Le tintamarre prit fin subitement par l’entrée du charpentier dans l’atelier. On se tut quand on le vit s’approcher de l’établi. Il saisit une planche et la scia avec la scie qui grince. La rabota avec le frère rabot qui épluche tout ce qu’il touche. Notre sœur la râpe au langage rude et le frère papier de verre qui froisse, entrèrent successivement en action. Le charpentier prit alors nos frères les clous au caractère pointu et le marteau qui fait du tapage. Il se servit de tous ces outils de méchant caractère pour fabriquer un beau berceau… »

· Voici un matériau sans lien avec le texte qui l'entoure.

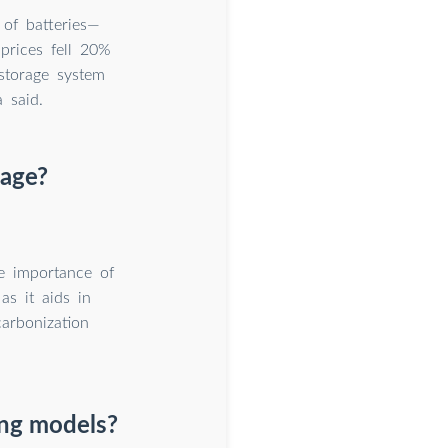
 of batteries—
prices fell 20%
storage system
 said.
rage?
he importance of
as it aids in
arbonization
ing models?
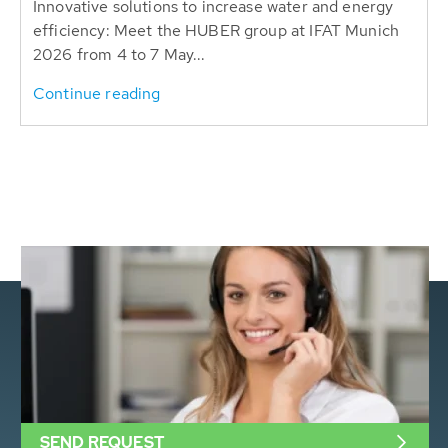
Innovative solutions to increase water and energy
efficiency: Meet the HUBER group at IFAT Munich
2026 from 4 to 7 May...
Continue reading
SEND REQUEST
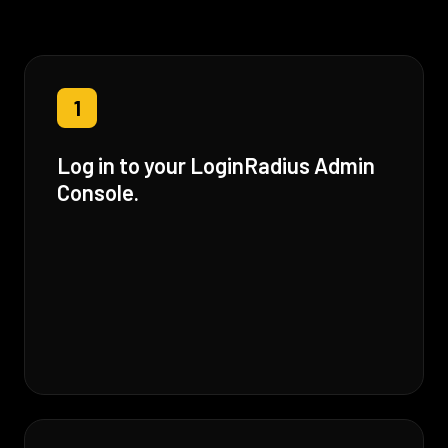
1
Log in to your LoginRadius Admin
Console.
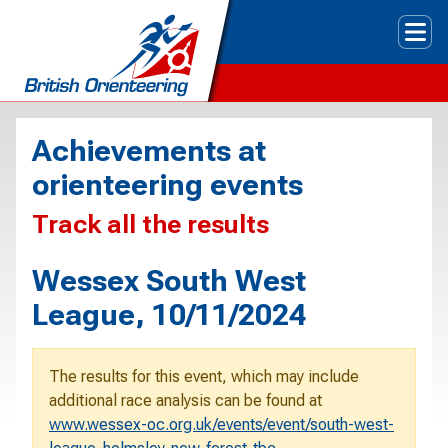
Tog
Achievements at
orienteering events
Track all the results
Wessex South West
League, 10/11/2024
The results for this event, which may include
additional race analysis can be found at
www.wessex-oc.org.uk/events/event/south-west-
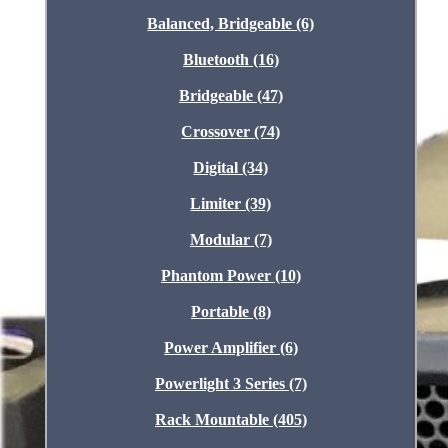
Balanced, Bridgeable (6)
Bluetooth (16)
Bridgeable (47)
Crossover (74)
Digital (34)
Limiter (39)
Modular (7)
Phantom Power (10)
Portable (8)
Power Amplifier (6)
Powerlight 3 Series (7)
Rack Mountable (405)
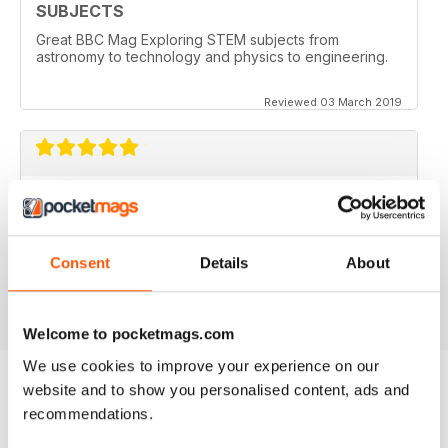
SUBJECTS
Great BBC Mag Exploring STEM subjects from
astronomy to technology and physics to engineering.
Reviewed 03 March 2019
ABSOLUTELY BRILLIANT!!!!
Always an excellent read. Now having an electronic
version as well as a paper copy, just doubles the fun.
Consent
Details
About
Reviewed 08 December 2013
Welcome to pocketmags.com
We use cookies to improve your experience on our
website and to show you personalised content, ads and
recommendations.
BACK ISSUES
View All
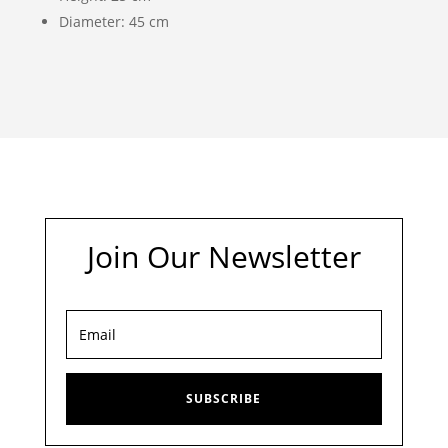
Diameter: 45 cm
Join Our Newsletter
SUBSCRIBE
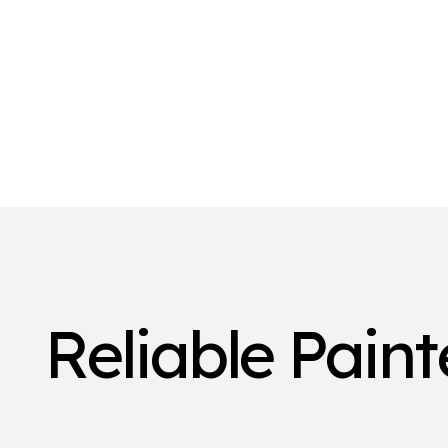
Reliable Pain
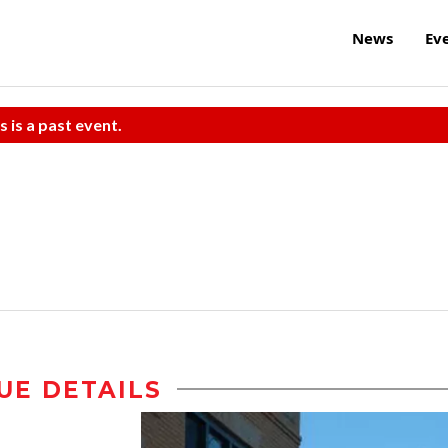
News
Ev
s is a past event.
UE DETAILS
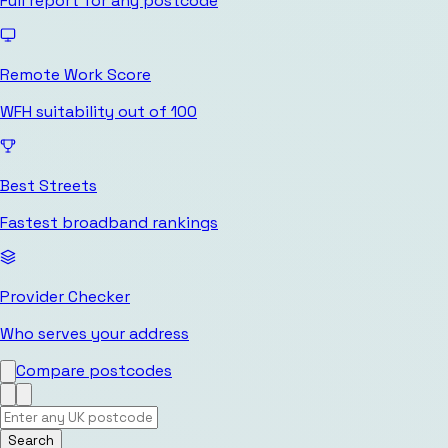
Full report for any postcode
Remote Work Score
WFH suitability out of 100
Best Streets
Fastest broadband rankings
Provider Checker
Who serves your address
Compare postcodes
Search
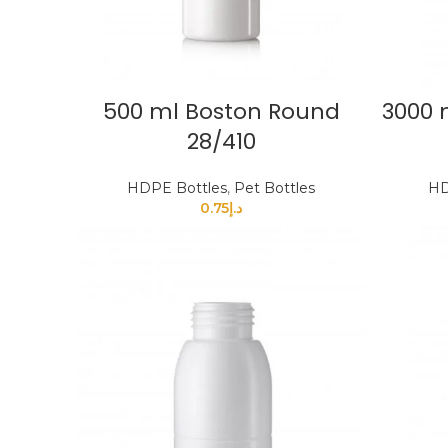
500 ml Boston Round
3000 
28/410
HDPE Bottles
,
Pet Bottles
HD
0.75
د.إ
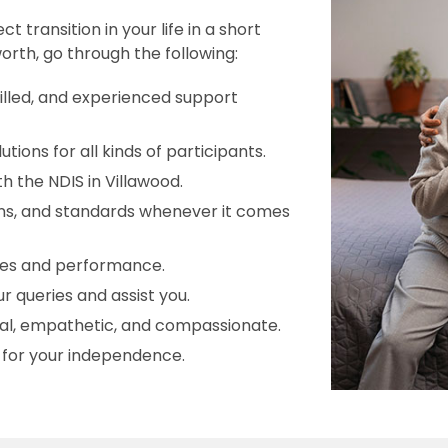
transition in your life in a short
orth, go through the following:
killed, and experienced support
ions for all kinds of participants.
h the NDIS in Villawood.
ions, and standards whenever it comes
ices and performance.
r queries and assist you.
onal, empathetic, and compassionate.
s for your independence.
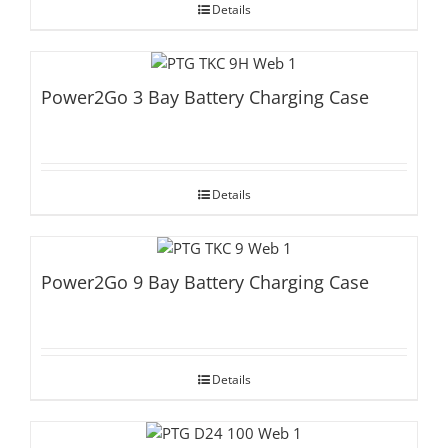
Details
Power2Go 3 Bay Battery Charging Case
Details
Power2Go 9 Bay Battery Charging Case
Details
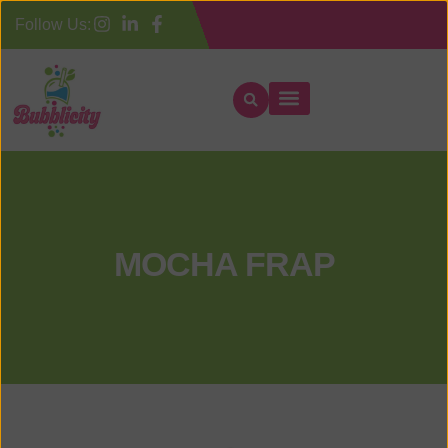
Follow Us:
MOCHA FRAP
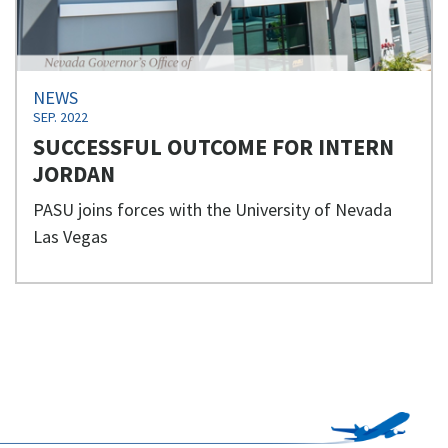
NEWS
SEP. 2022
SUCCESSFUL OUTCOME FOR INTERN
JORDAN
PASU joins forces with the University of Nevada
Las Vegas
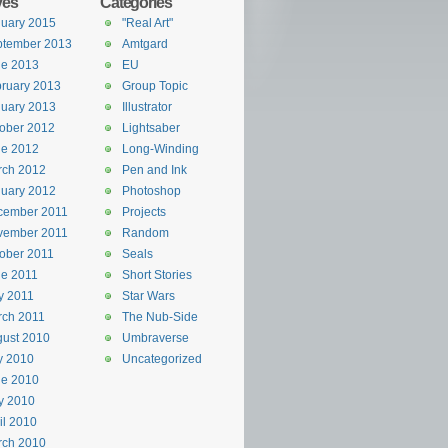
ves
Categories
uary 2015
"Real Art"
ptember 2013
Amtgard
ne 2013
EU
ruary 2013
Group Topic
uary 2013
Illustrator
ober 2012
Lightsaber
ne 2012
Long-Winding
rch 2012
Pen and Ink
uary 2012
Photoshop
cember 2011
Projects
vember 2011
Random
ober 2011
Seals
e 2011
Short Stories
y 2011
Star Wars
rch 2011
The Nub-Side
ust 2010
Umbraverse
y 2010
Uncategorized
ne 2010
y 2010
il 2010
rch 2010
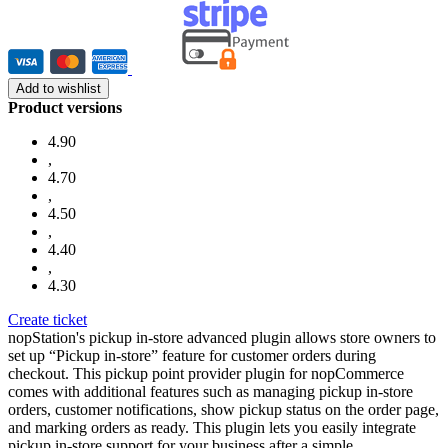
Add to wishlist
Product versions
4.90
,
4.70
,
4.50
,
4.40
,
4.30
Create ticket
nopStation's pickup in-store advanced plugin allows store owners to
set up “Pickup in-store” feature for customer orders during
checkout. This pickup point provider plugin for nopCommerce
comes with additional features such as managing pickup in-store
orders, customer notifications, show pickup status on the order page,
and marking orders as ready. This plugin lets you easily integrate
pickup in-store support for your business after a simple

Cette histoire relève la richesse des différents charismes et dons que chacun a reçus de la part du Seigneur. Notre spiritualité nous invite à mettre aussi ses dons et charismes au service de l’Église à travers notre engagement franc dans les groupes ecclésiaux. Vous devez donc avoir le sens de la collaboration et de la coresponsabilité. Cet esprit de communion est un signe efficace de l’Eglise-famille qu’on veut bâtir ensemble, pour servir éternellement ceux qui sont dans le besoin. Ainsi vous devez être fortement sensibles au caractère mondial de l’engagement apostolique tel le volontariat.